Norconex / crawlers

Norconex Crawlers (or spiders) are flexible web and filesystem crawlers for collecting, parsing, and manipulating data from the web or filesystem to various data repositories such as search engines.
https://opensource.norconex.com/crawlers
Apache License 2.0
183 stars 68 forks source link

crawlDataStoreFactory ->JDBCCrawlDataStoreFactory #595

Closed HappyCustomers closed 3 years ago

HappyCustomers commented 5 years ago

I need help in configuring the crawlDataStoreFactory for JDBC instead of default mvstore.

<crawlDataStoreFactory 
          class="com.norconex.collector.http.data.store.impl.jdbc.JDBCCrawlDataStoreFactory"/>

I need help in connecting to H2 and store the progress instead of default mvstore(H2). OR which is the tool to read the mvstore file?

essiembre commented 5 years ago

Your config snippet does not work? It will create an embedded H2 instance. The location will be in a folder in your "workdir" called something like "crawlstore-jdbc".

To read mvstore, I have always relied on Java. There are examples here: http://www.h2database.com/html/mvstore.html#example_code, but you can also look at the Collector source code for how it reads it.

Is this to track processed URLs in a database? If so you can consider using the SQL Committer. You can use it in combination with the MultiCommitter if you want to send URLs to both a database and something else.

HappyCustomers commented 5 years ago

Hi Essiembre,

Thanks for the quick response.

I need to track the start URLs for a given configuration file. As the URLS are coming from a input file there are chances of an URL getting deleted from the file. Before I rerun the collector again, I need to verify that the starturl list with processed list URLs so they remain same.

When I set crawlDataStoreFactory to JDBC, the collector is creating a file db.mv.db.

<crawlDataStoreFactory 
class="com.norconex.collector.http.data.store.impl.jdbc.JDBCCrawlDataStoreFactory"/>

How do I read this DB file? if I can read this DB file i will be able to fetch all the starturlsfor a particular config file. Does this database has a username and password? what tool I need to read this database file?

HappyCustomers commented 5 years ago

Hi Essiembre,

I am able to connect to the H2 database and view the processed URLs using H2 Console. Is there a similar tool to view data in mvstore database ?

Thank you

essiembre commented 5 years ago

Sorry, I meant MvStore in my previous comment. I have updated it:

To read mvstore, I have always relied on Java. There are examples here: http://www.h2database.com/html/mvstore.html#example_code, but you can also look at the Collector source code for how it reads it.

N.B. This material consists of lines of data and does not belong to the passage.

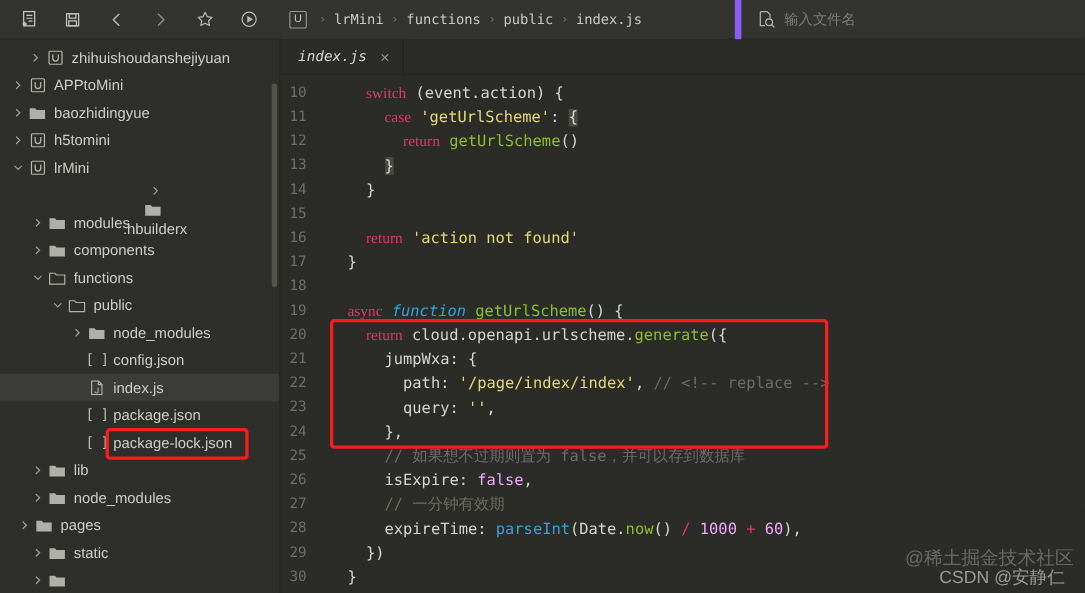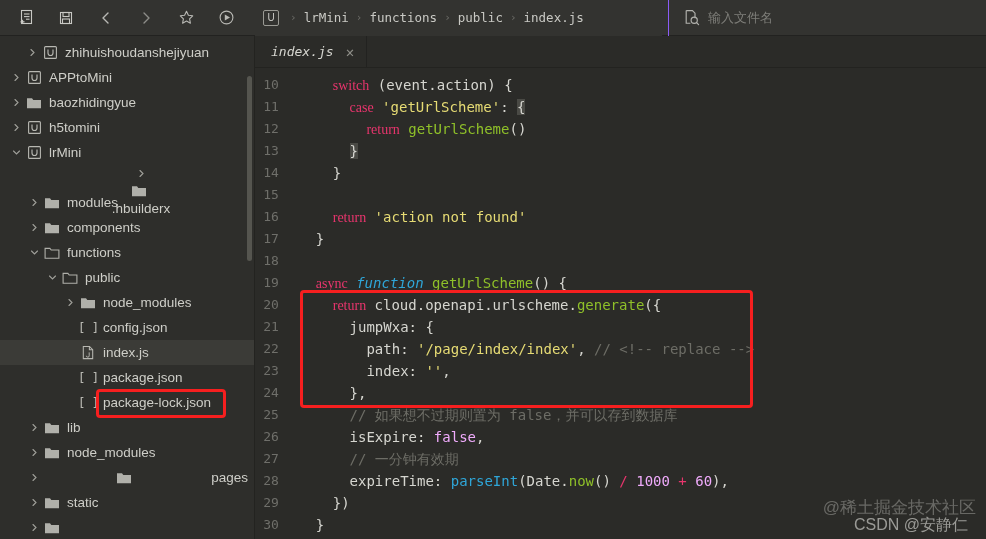--- a/index.html
+++ b/index.html
@@ -43,21 +43,21 @@
   .bc-item {
     font-family: "DejaVu Sans Mono", monospace;
     font-size: 12.5px; color: #c9c9c4;
     padding: 0 2px; white-space: nowrap;
   }
   .bc-sep { color: #6d6d68; font-size: 11px; padding: 0 5px; font-family: "DejaVu Sans Mono", monospace; }
 
   .search-wrap {
     flex: 0 0 auto; display: flex; align-items: center;
     height: 36px; padding-left: 14px; margin-left: 6px;
-    border-left: 1px solid #8b5cf6;
+    border-left: 6px solid #8b5cf6;
     width: 318px;
   }
   .search-icon { color: #b2b2ad; margin-right: 8px; display:flex; }
   .search-input {
     background: transparent; border: none; outline: none;
     color: #d8d8d4; font-size: 13px;
     font-family: "Liberation Sans", sans-serif;
     width: 250px;
   }
   .search-input::placeholder { color: #7d7d78; }
@@ -455,21 +455,21 @@
                 <polyline points="3,1.5 6,4.5 3,7.5"></polyline>
               </svg>
             </span>
             <span class="ico">
               <svg width="16" height="14" viewBox="0 0 16 14" fill="#b0b0aa">
                 <path d="M1 2.3 h5 l1.3 1.6 H15 v8.3 H1 Z"></path>
               </svg>
             </span>
             <span class="lbl">node_modules</span>
           </div>
-          <div class="row" style="padding-left: 26px; justify-content: space-between;">
+          <div class="row" style="padding-left: 14px;">
             <span class="chev">
               <svg width="9" height="9" viewBox="0 0 9 9" fill="none" stroke="#a0a09a" stroke-width="1.1" stroke-linecap="round">
                 <polyline points="3,1.5 6,4.5 3,7.5"></polyline>
               </svg>
             </span>
             <span class="ico">
               <svg width="16" height="14" viewBox="0 0 16 14" fill="#b0b0aa">
                 <path d="M1 2.3 h5 l1.3 1.6 H15 v8.3 H1 Z"></path>
               </svg>
             </span>
@@ -522,21 +522,21 @@
             <div class="cline"><span class="ln">13</span><span class="ctext"><span class="pl">      </span><span class="bm">}</span></span></div>
             <div class="cline"><span class="ln">14</span><span class="ctext"><span class="pl">    }</span></span></div>
             <div class="cline"><span class="ln">15</span><span class="ctext"></span></div>
             <div class="cline"><span class="ln">16</span><span class="ctext"><span class="pl">    </span><span class="k">return</span><span class="pl"> </span><span class="s">'action not found'</span></span></div>
             <div class="cline"><span class="ln">17</span><span class="ctext"><span class="pl">  }</span></span></div>
             <div class="cline"><span class="ln">18</span><span class="ctext"></span></div>
             <div class="cline"><span class="ln">19</span><span class="ctext"><span class="pl">  </span><span class="k">async</span><span class="pl"> </span><span class="kf">function</span><span class="pl"> </span><span class="fn">getUrlScheme</span><span class="pl">() {</span></span></div>
             <div class="cline"><span class="ln">20</span><span class="ctext"><span class="pl">    </span><span class="k">return</span><span class="pl"> cloud.openapi.urlscheme.</span><span class="fn">generate</span><span class="pl">({</span></span></div>
             <div class="cline"><span class="ln">21</span><span class="ctext"><span class="pl">      jumpWxa: {</span></span></div>
             <div class="cline"><span class="ln">22</span><span class="ctext"><span class="pl">        path: </span><span class="s">'/page/index/index'</span><span class="pl">, </span><span class="cm">// &lt;!-- replace --&gt;</span></span></div>
-            <div class="cline"><span class="ln">23</span><span class="ctext"><span class="pl">        index: </span><span class="s">''</span><span class="pl">,</span></span></div>
+            <div class="cline"><span class="ln">23</span><span class="ctext"><span class="pl">        query: </span><span class="s">''</span><span class="pl">,</span></span></div>
             <div class="cline"><span class="ln">24</span><span class="ctext"><span class="pl">      },</span></span></div>
             <div class="cline"><span class="ln">25</span><span class="ctext"><span class="pl">      </span><span class="cm">// 如果想不过期则置为 false，并可以存到数据库</span></span></div>
             <div class="cline"><span class="ln">26</span><span class="ctext"><span class="pl">      isExpire: </span><span class="num">false</span><span class="pl">,</span></span></div>
             <div class="cline"><span class="ln">27</span><span class="ctext"><span class="pl">      </span><span class="cm">// 一分钟有效期</span></span></div>
             <div class="cline"><span class="ln">28</span><span class="ctext"><span class="pl">      expireTime: </span><span class="kf" style="font-style: normal;">parseInt</span><span class="pl">(Date.</span><span class="fn">now</span><span class="pl">() </span><span class="op">/</span><span class="pl"> </span><span class="num">1000</span><span class="pl"> </span><span class="op">+</span><span class="pl"> </span><span class="num">60</span><span class="pl">),</span></span></div>
             <div class="cline"><span class="ln">29</span><span class="ctext"><span class="pl">    })</span></span></div>
             <div class="cline"><span class="ln">30</span><span class="ctext"><span class="pl">  }</span></span></div>
           </div>
         <div class="code-box" style="left:45px; top:222px; width:453px; height:118px;"></div>
       </div>

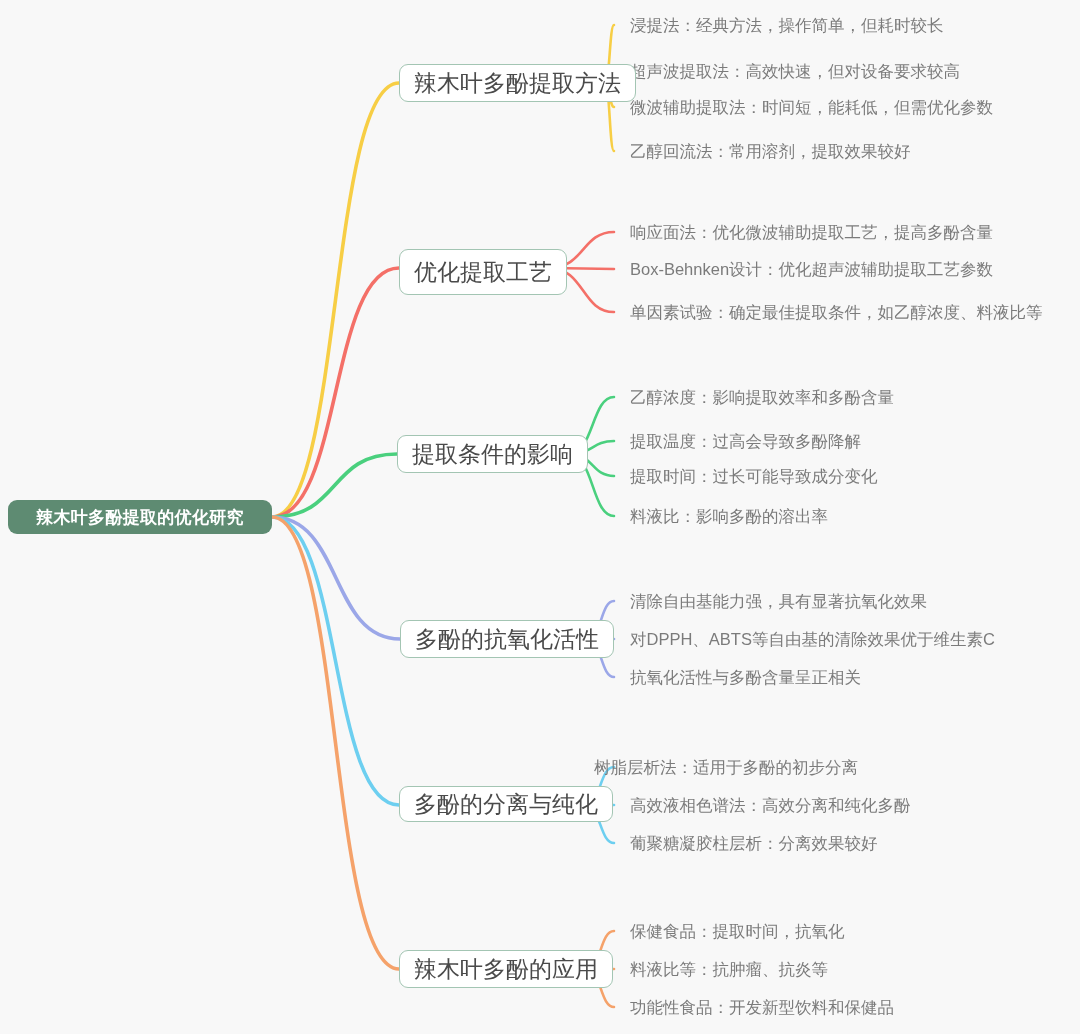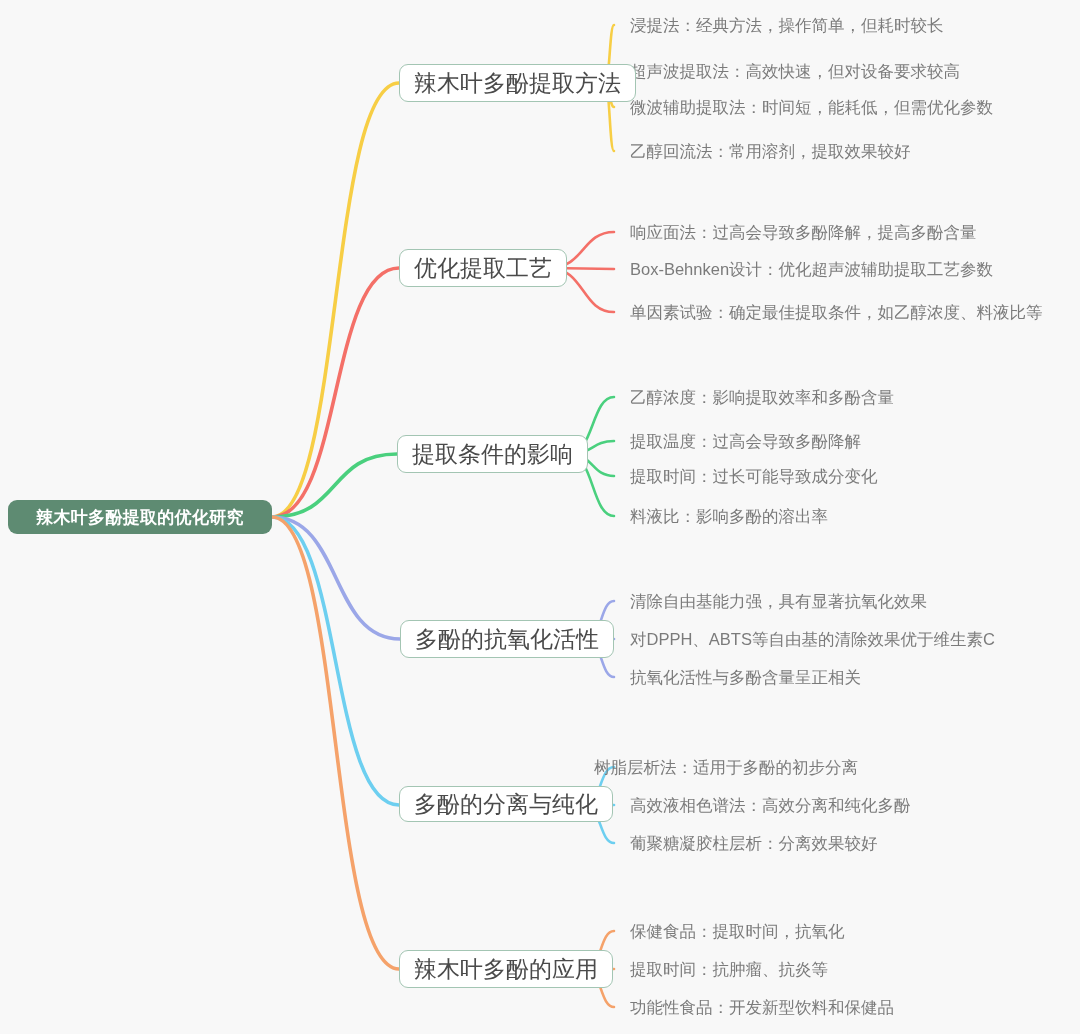--- a/index.html
+++ b/index.html
@@ -92,24 +92,24 @@
 <div class="node root-node" style="left: 8px; top: 500px; height: 34px; min-width: 264px;">
       <span>辣木叶多酚提取的优化研究</span>
     </div>
     <div class="leaf-node" style="left: 630px; top: 25px;">浸提法：经典方法，操作简单，但耗时较长</div>
     <div class="leaf-node" style="left: 630px; top: 71px;">超声波提取法：高效快速，但对设备要求较高</div>
     <div class="leaf-node" style="left: 630px; top: 107px;">微波辅助提取法：时间短，能耗低，但需优化参数</div>
     <div class="leaf-node" style="left: 630px; top: 151px;">乙醇回流法：常用溶剂，提取效果较好</div>
     <div class="node branch-node" style="left: 399px; top: 64px; height: 38px; min-width: 204px;">
       <span>辣木叶多酚提取方法</span>
     </div>
-    <div class="leaf-node" style="left: 630px; top: 232px;">响应面法：过高会导致多酚降解，提高多酚含量</div>
+    <div class="leaf-node" style="left: 630px; top: 232px;">响应面法：优化微波辅助提取工艺，提高多酚含量</div>
     <div class="leaf-node" style="left: 630px; top: 269px;">Box-Behnken设计：优化超声波辅助提取工艺参数</div>
     <div class="leaf-node" style="left: 630px; top: 312px;">单因素试验：确定最佳提取条件，如乙醇浓度、料液比等</div>
-    <div class="node branch-node" style="left: 399px; top: 249px; height: 38px; min-width: 148px;">
+    <div class="node branch-node" style="left: 399px; top: 249px; height: 46px; min-width: 148px;">
       <span>优化提取工艺</span>
     </div>
     <div class="leaf-node" style="left: 630px; top: 397px;">乙醇浓度：影响提取效率和多酚含量</div>
     <div class="leaf-node" style="left: 630px; top: 441px;">提取温度：过高会导致多酚降解</div>
     <div class="leaf-node" style="left: 630px; top: 476px;">提取时间：过长可能导致成分变化</div>
     <div class="leaf-node" style="left: 630px; top: 516px;">料液比：影响多酚的溶出率</div>
     <div class="node branch-node" style="left: 397px; top: 435px; height: 38px; min-width: 170px;">
       <span>提取条件的影响</span>
     </div>
     <div class="leaf-node" style="left: 630px; top: 601px;">清除自由基能力强，具有显著抗氧化效果</div>
@@ -118,18 +118,18 @@
     <div class="node branch-node" style="left: 400px; top: 620px; height: 38px; min-width: 185px;">
       <span>多酚的抗氧化活性</span>
     </div>
     <div class="leaf-node" style="left: 594px; top: 767px;">树脂层析法：适用于多酚的初步分离</div>
     <div class="leaf-node" style="left: 630px; top: 805px;">高效液相色谱法：高效分离和纯化多酚</div>
     <div class="leaf-node" style="left: 630px; top: 843px;">葡聚糖凝胶柱层析：分离效果较好</div>
     <div class="node branch-node" style="left: 399px; top: 786px; height: 36px; min-width: 184px;">
       <span>多酚的分离与纯化</span>
     </div>
     <div class="leaf-node" style="left: 630px; top: 931px;">保健食品：提取时间，抗氧化</div>
-    <div class="leaf-node" style="left: 630px; top: 969px;">提取时间：抗肿瘤、抗炎等</div>
+    <div class="leaf-node" style="left: 630px; top: 969px;">料液比等：抗肿瘤、抗炎等</div>
     <div class="leaf-node" style="left: 630px; top: 1007px;">功能性食品：开发新型饮料和保健品</div>
     <div class="node branch-node" style="left: 399px; top: 950px; height: 38px; min-width: 185px; text-align: right;">
       <span>辣木叶多酚的应用</span>
     </div>
   </div>
 
 </body></html>

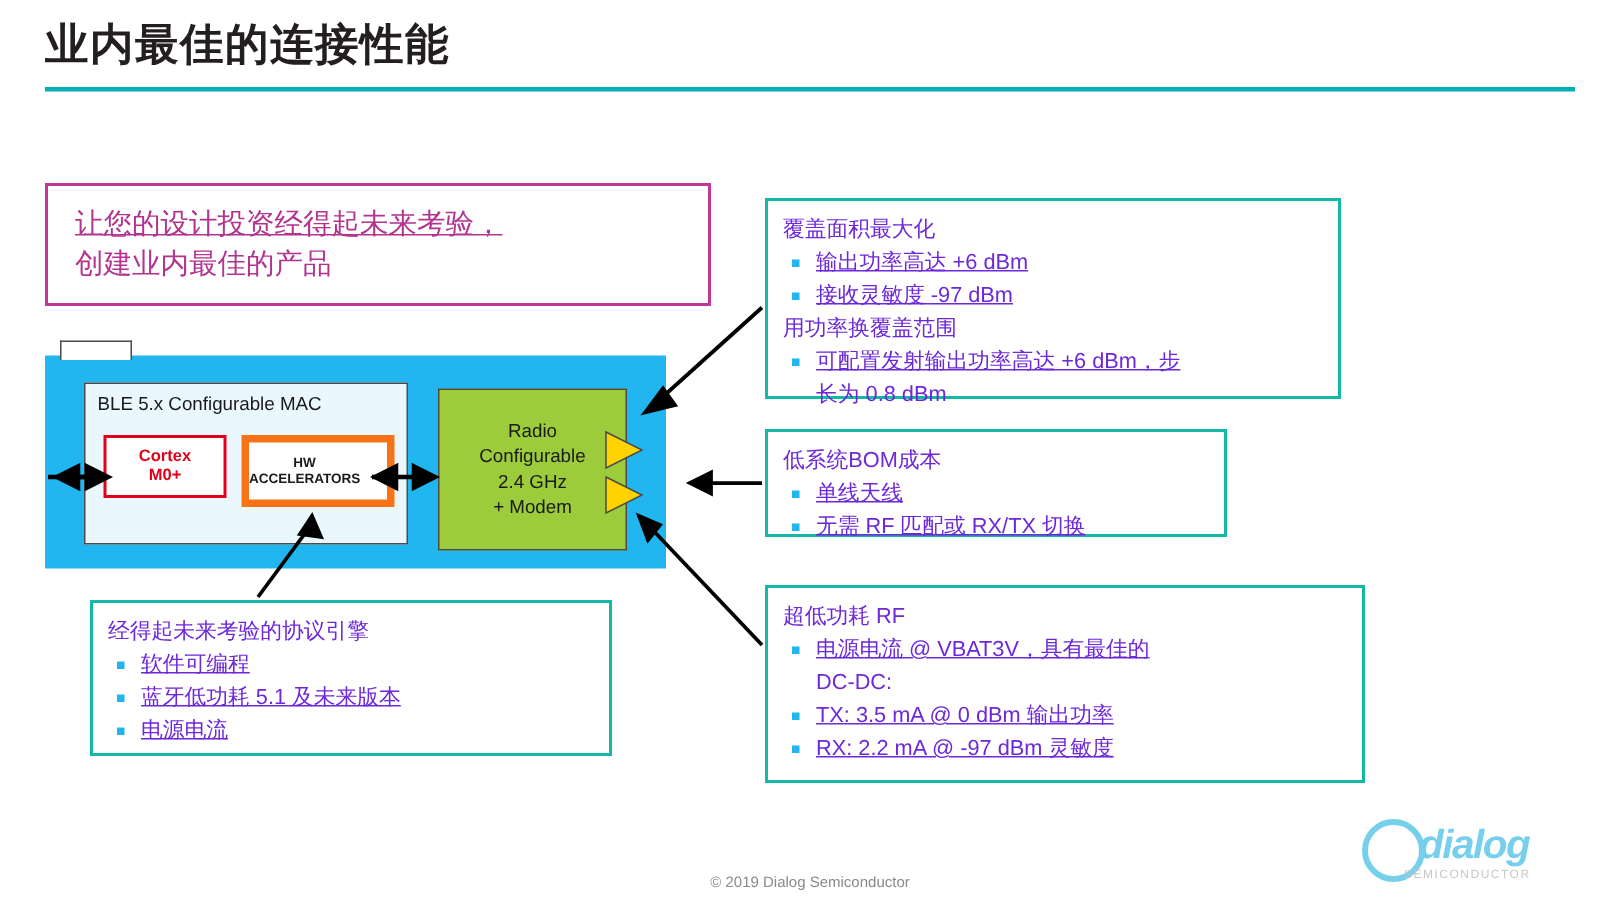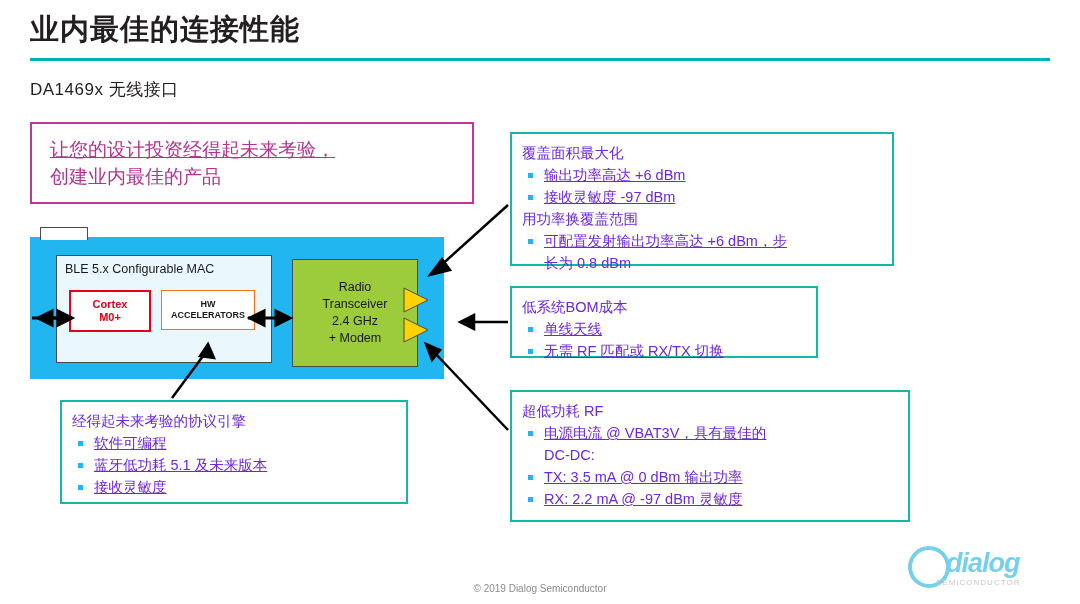--- a/index.html
+++ b/index.html
@@ -55,22 +55,22 @@
   .cortex{
     position:absolute;left:12px;top:34px;width:78px;height:38px;
     background:#ffffff;border:2px solid #e2001a;
     display:flex;align-items:center;justify-content:center;
   }
   .cortex span{
     color:#e2001a;font-size:11px;font-weight:bold;line-height:13px;text-align:center;
   }
   .hw-acc{
     position:absolute;left:104px;top:34px;width:92px;height:38px;
-    background:#ffffff;border:1px solid #f97316;
-    display:flex;align-items:center;justify-content:center;
+    background:#ffffff;border:5px solid #f97316;
+    display:flex;align-items:center;justify-content:flex-start;
   }
   .hw-acc span{
     color:#1a1a1a;font-size:9px;font-weight:bold;line-height:11px;text-align:center;
   }
   .radio-box{
     position:absolute;left:262px;top:22px;width:124px;height:106px;
     background:#9ccb3b;border:1px solid #4b4b4b;
     display:flex;align-items:center;justify-content:center;
   }
   .radio-box span{
@@ -128,21 +128,20 @@
     border:4px solid #5fc8e8;border-radius:50%;
   }
 </style>
 </head>
 <body>
 
 <div class="slide">
 
   <div class="title">业内最佳的连接性能</div>
   <div class="title-rule"></div>
-  <div class="subtitle">DA1469x 无线接口</div>
 
   <div class="pink-box">
     <div class="line l1">让您的设计投资经得起未来考验，</div>
     <div class="line">创建业内最佳的产品</div>
   </div>
 
   <div class="blue-block">
     <div class="tab"></div>
     <div class="mac-box">
       <div class="mac-label">BLE 5.x Configurable MAC</div>
@@ -155,21 +154,21 @@
       <div class="hw-acc">
         <span>
           <span>HW</span><br>
           <span>ACCELERATORS</span>
         </span>
       </div>
     </div>
     <div class="radio-box">
       <span>
         <span>Radio</span><br>
-        <span>Transceiver</span><br>
+        <span>Configurable</span><br>
         <span>2.4 GHz</span><br>
         <span>+ Modem</span>
       </span>
     </div>
   </div>
 
   <div class="box" id="box-coverage">
     <div class="head">覆盖面积最大化</div>
     <ul>
       <li>输出功率高达 +6 dBm</li>
@@ -200,21 +199,21 @@
       <li>TX: 3.5 mA @ 0 dBm 输出功率</li>
       <li>RX: 2.2 mA @ -97 dBm 灵敏度</li>
     </ul>
   </div>
 
   <div class="box" id="box-proto">
     <div class="head">经得起未来考验的协议引擎</div>
     <ul>
       <li>软件可编程</li>
       <li>蓝牙低功耗 5.1 及未来版本</li>
-      <li>接收灵敏度</li>
+      <li>电源电流</li>
     </ul>
   </div>
 
   <svg class="overlay">
 
     <g stroke="#000" stroke-width="3" fill="#000">
       <line x1="32" y1="318" x2="58" y2="318"></line>
       <polygon points="58,311 72,318 58,325"></polygon>
       <line x1="72" y1="318" x2="52" y2="318"></line>
       <polygon points="52,311 38,318 52,325"></polygon>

essiembre commented 5 years ago

Just to add, if your goal is to produce some kind of a report of what was crawled, you can also look at URLStatusCrawlerEventListener. It can also track the HTTP response code, which can be useful to find broken links.

stale[bot] commented 3 years ago

This issue has been automatically marked as stale because it has not had recent activity. It will be closed if no further activity occurs. Thank you for your contributions.